▶ Provided text

The second inauguration of Thomas Jefferson as president of the United States took place on Monday, March 4, 1805 in the Senate Chamber of the United States Capitol. The inauguration marked the commencement of the second four-year term of Thomas Jefferson as president and the first four-year term of George Clinton as vice president.  Giving the oath of office was Chief Justice John Marshall.

Background 

Unlike the contentious election of 1800, in which Jefferson narrowly defeated strong opposition from  Federalists and a bipartisan conspiracy to replace him with his own running mate and campaign manager, Aaron Burr, with the House of Representatives determining the winner, the 1804 election was far less dramatic. The Federalists, severely weakened, struggled to muster serious opposition and to select a candidate. They settled on Charles Cotesworth Pinckney of South Carolina. Due to several years of tension and mutual dislike between Jefferson and Burr, Burr was dropped from the Democratic-Republican ticket and replaced with George Clinton. Jefferson won the election in a landslide.

▶ Your goal
Could you update the text on Jefferson's second inauguration by giving everything from "Unlike the contentious" down to "in a landslide." again, with "dramatic" changed to "eventful"?

▶ Dataset
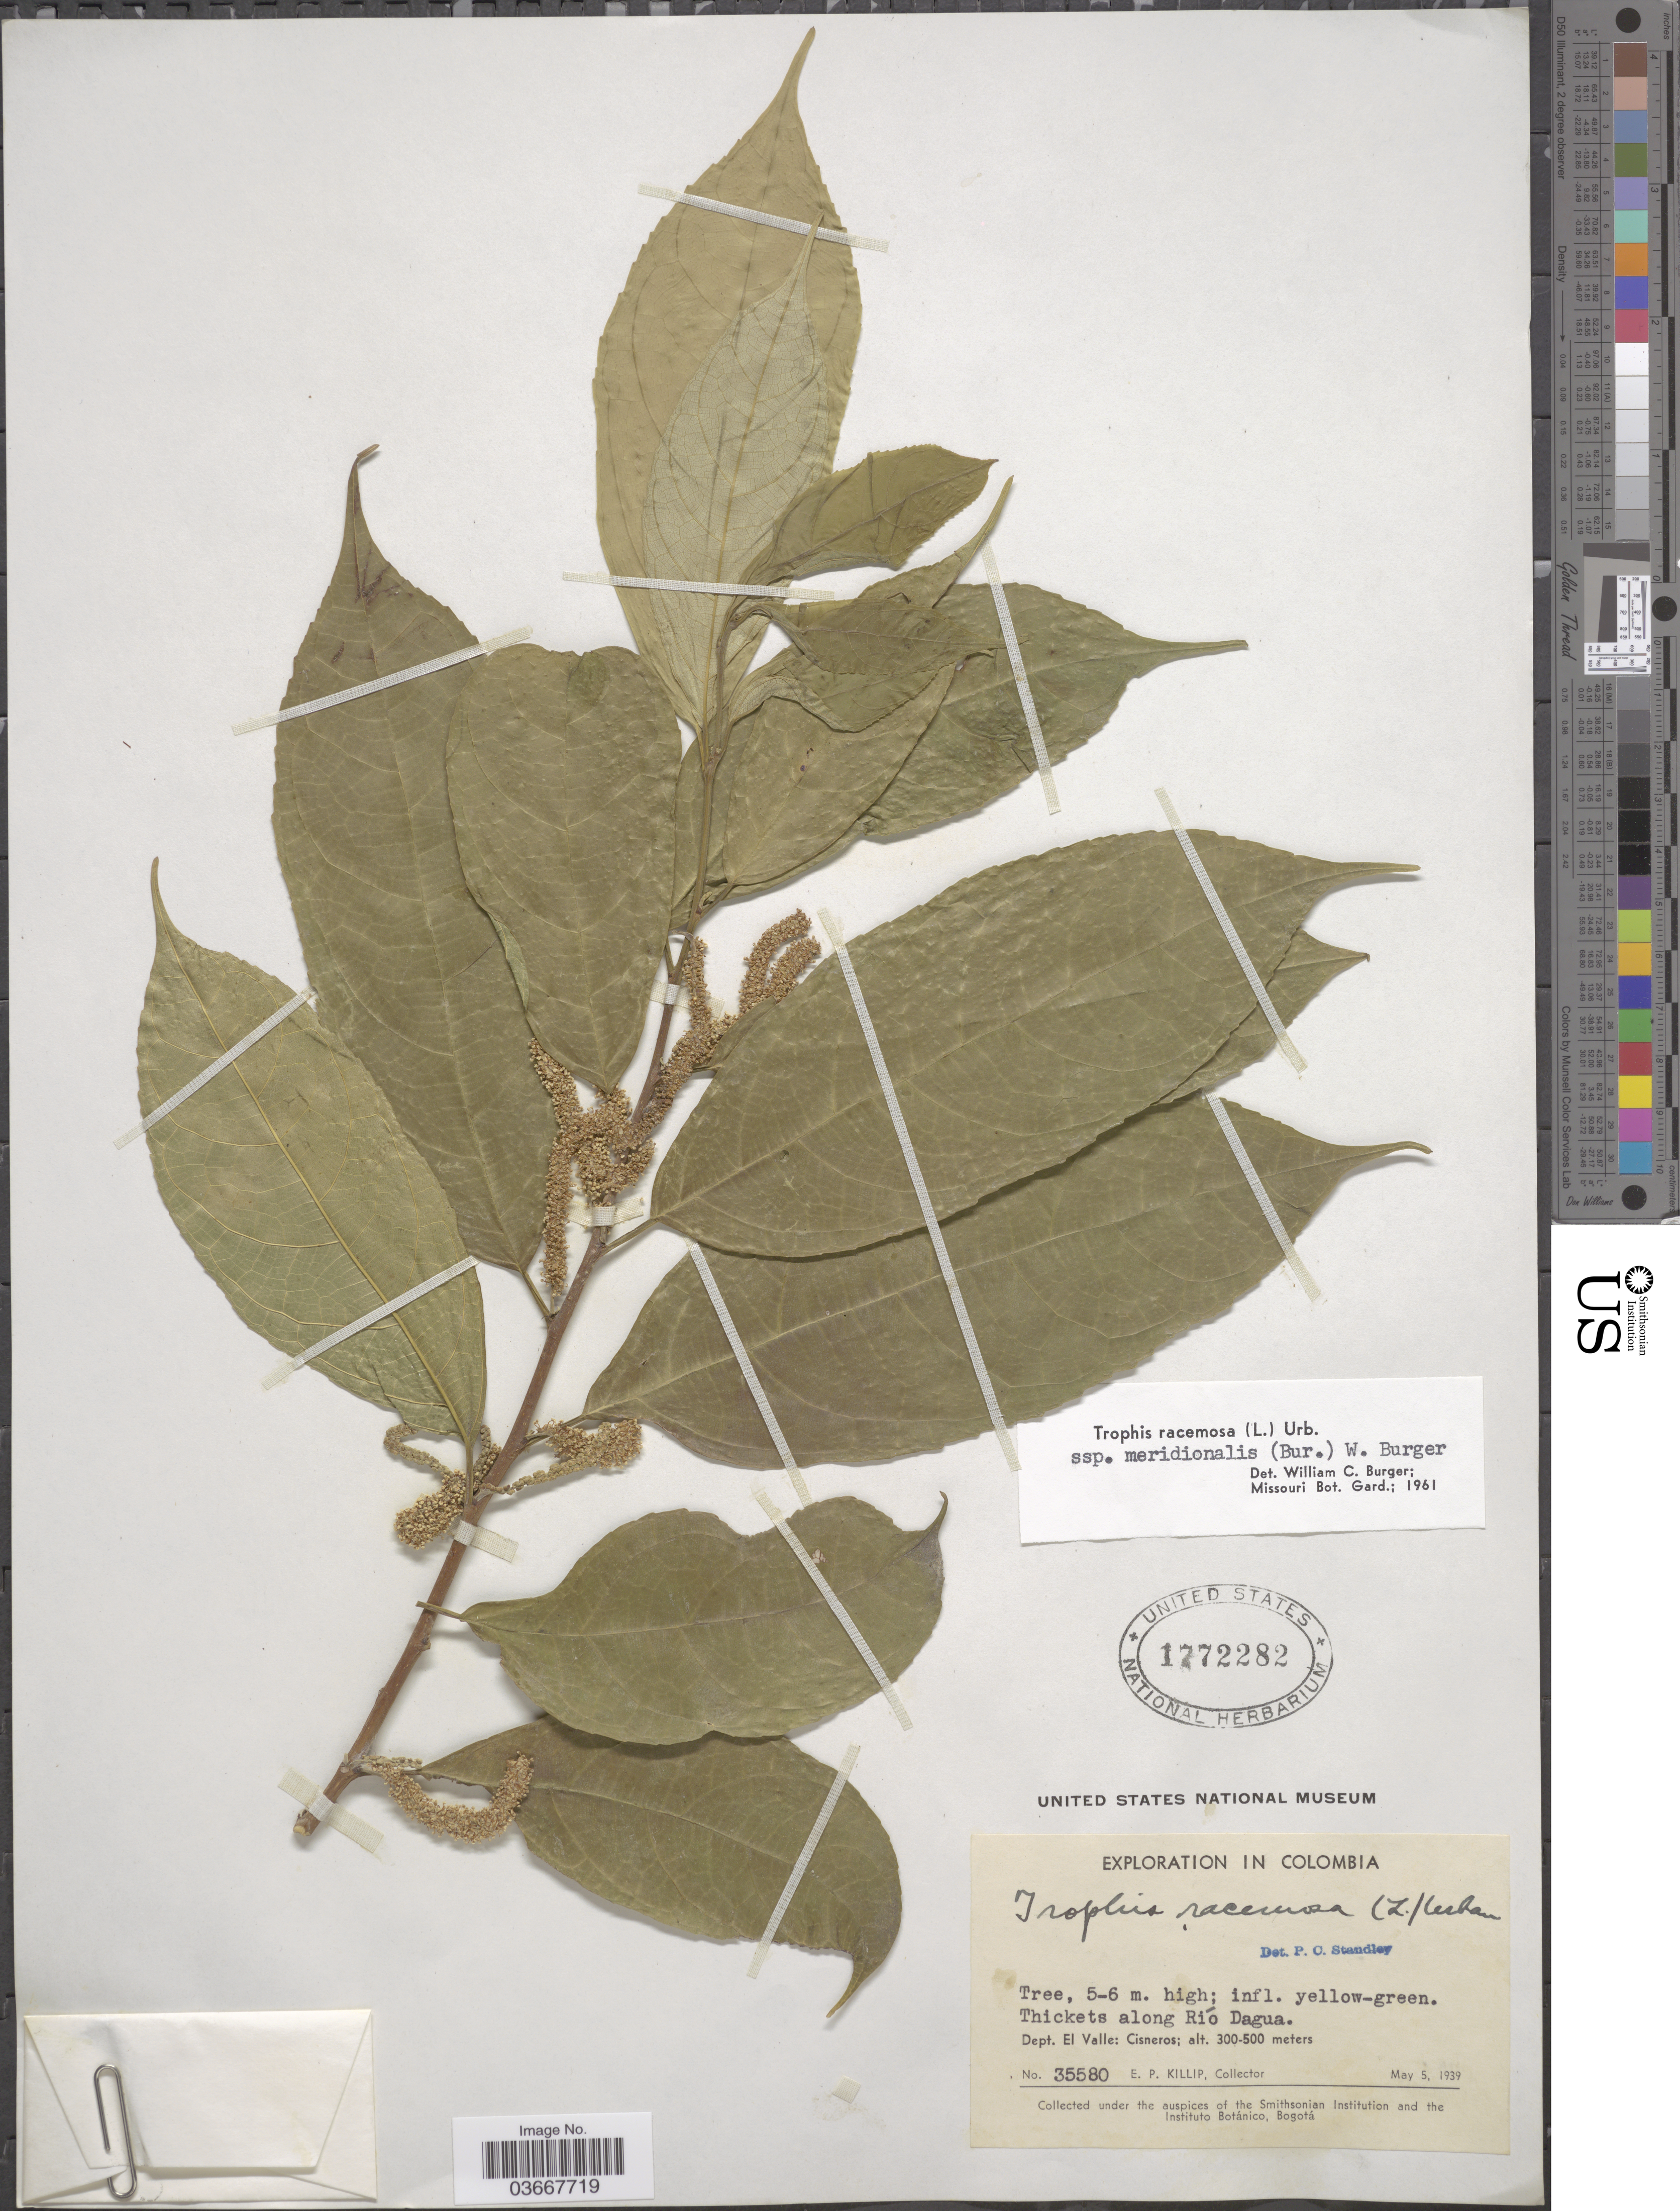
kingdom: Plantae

...

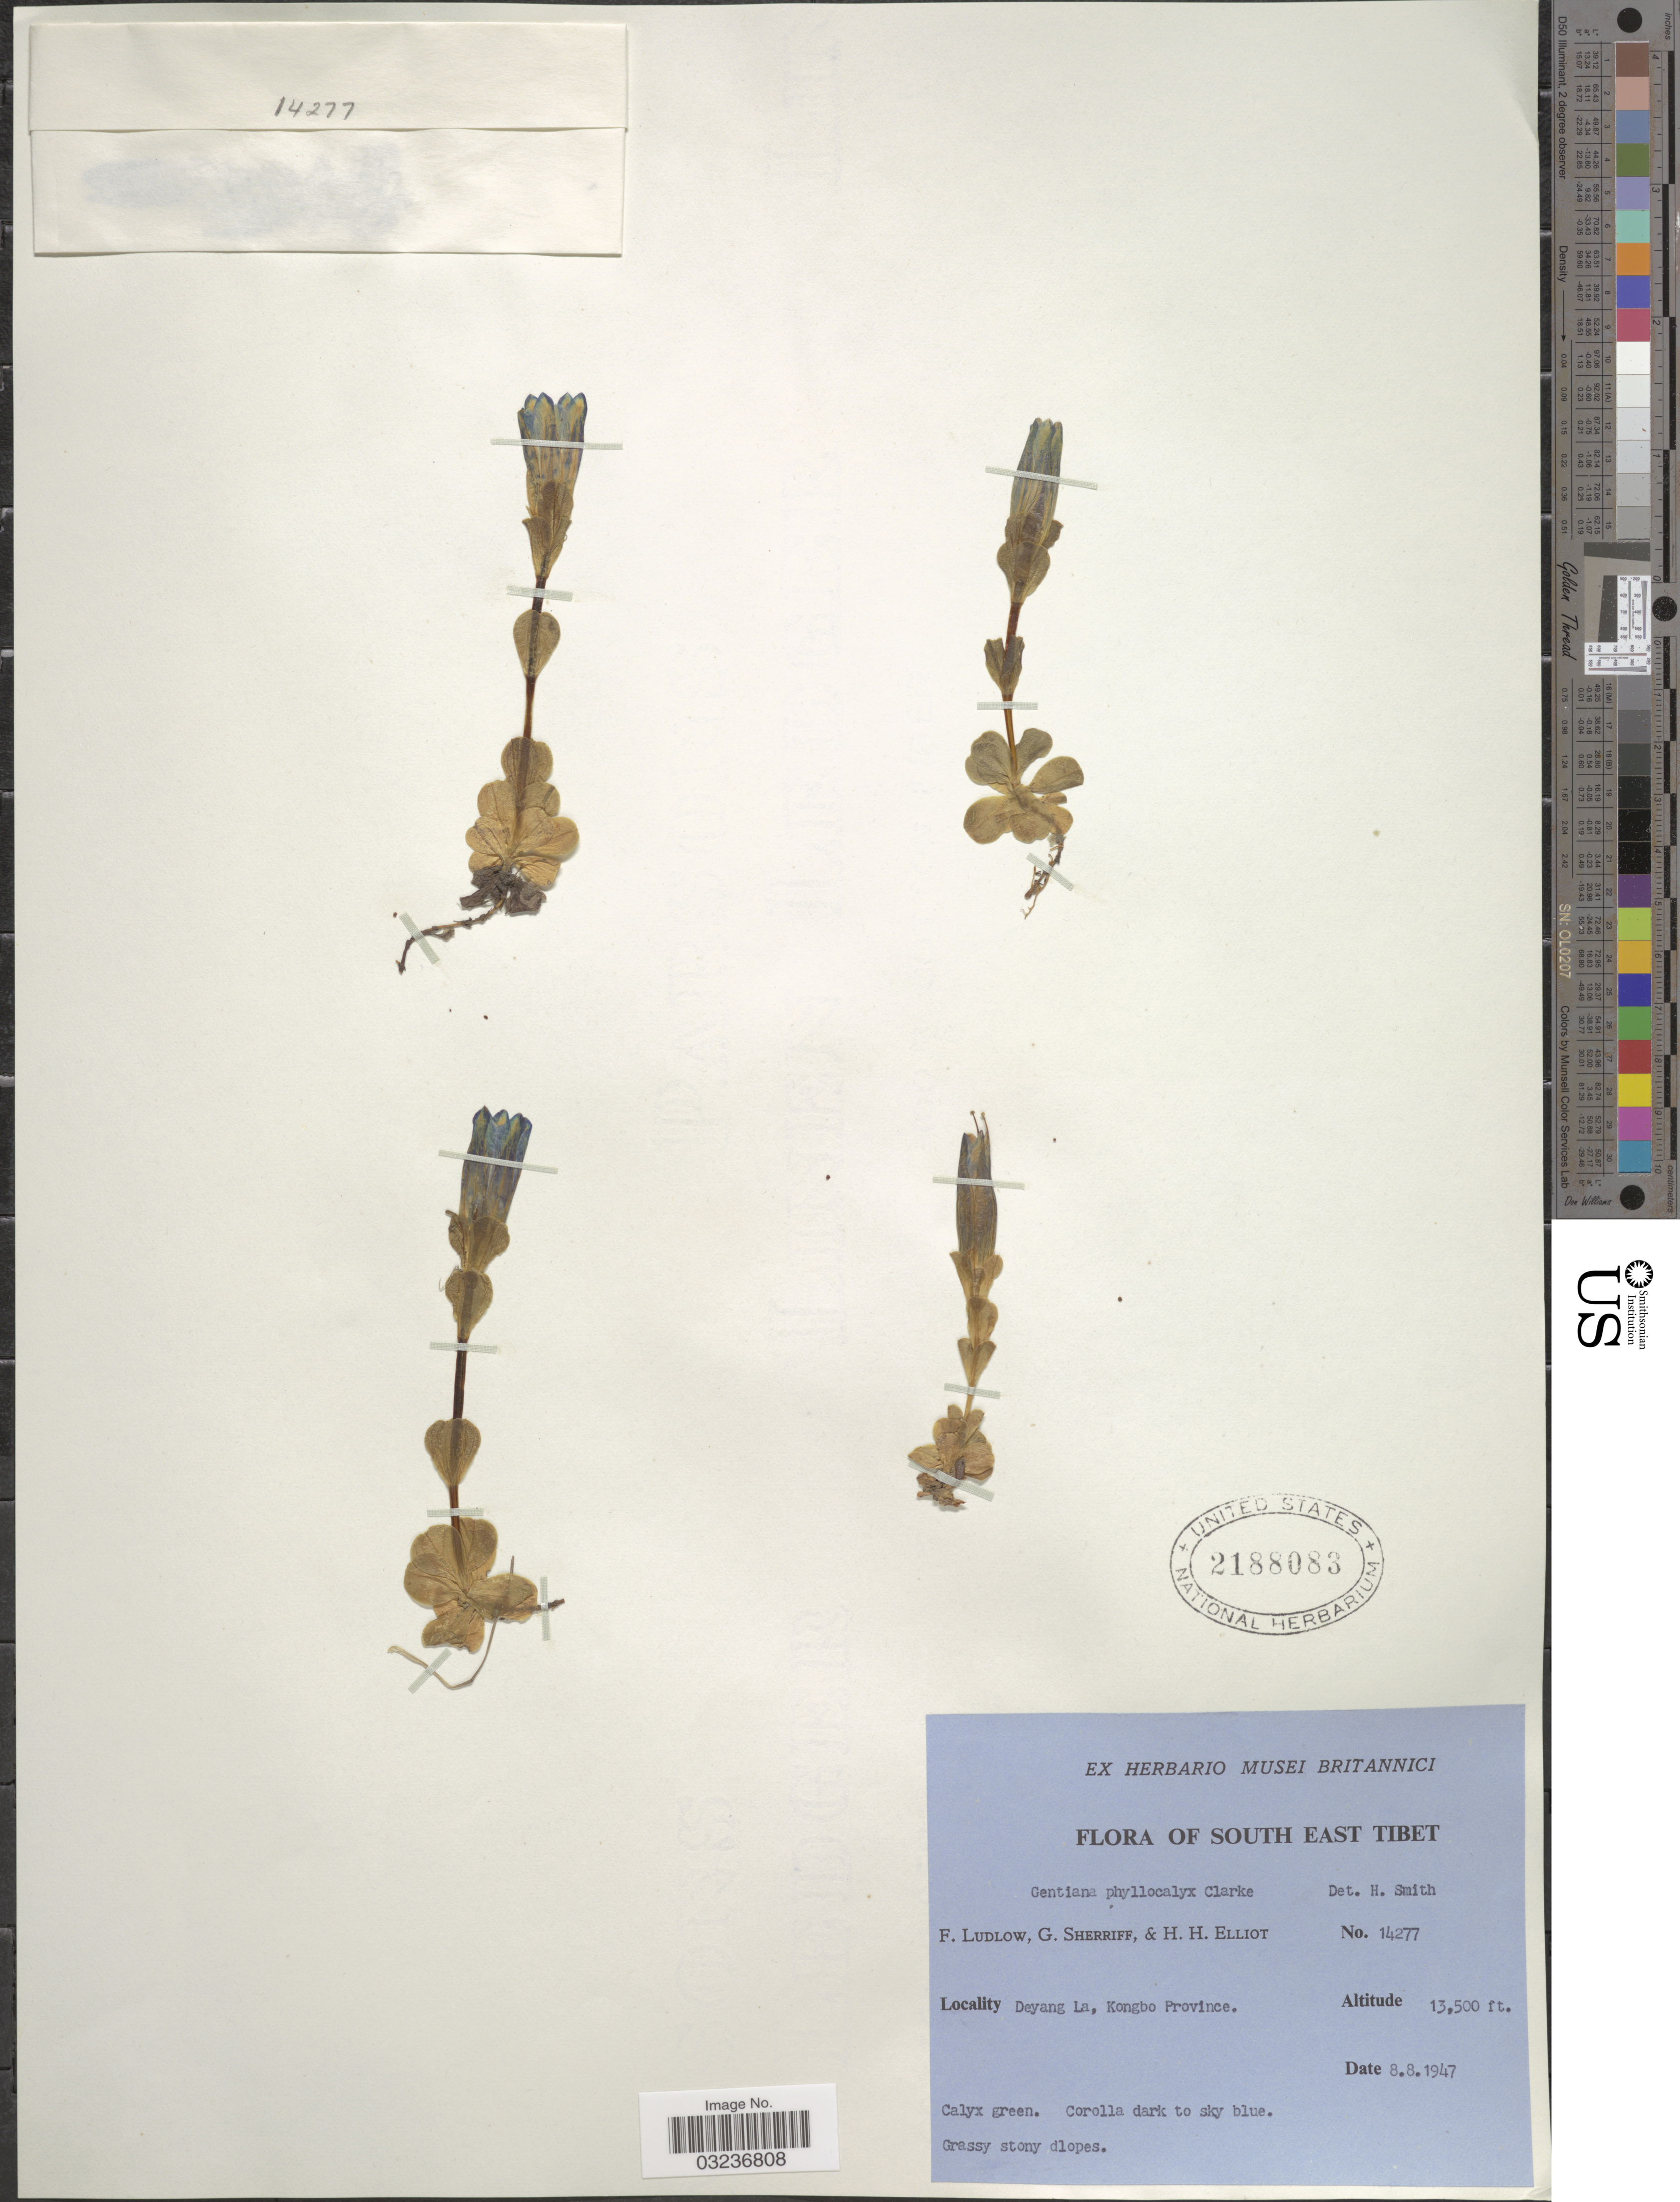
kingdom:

▶ Answer to this task
Unlike the contentious election of 1800, in which Jefferson narrowly defeated strong opposition from  Federalists and a bipartisan conspiracy to replace him with his own running mate and campaign manager, Aaron Burr, with the House of Representatives determining the winner, the 1804 election was far less eventful. The Federalists, severely weakened, struggled to muster serious opposition and to select a candidate. They settled on Charles Cotesworth Pinckney of South Carolina. Due to several years of tension and mutual dislike between Jefferson and Burr, Burr was dropped from the Democratic-Republican ticket and replaced with George Clinton. Jefferson won the election in a landslide.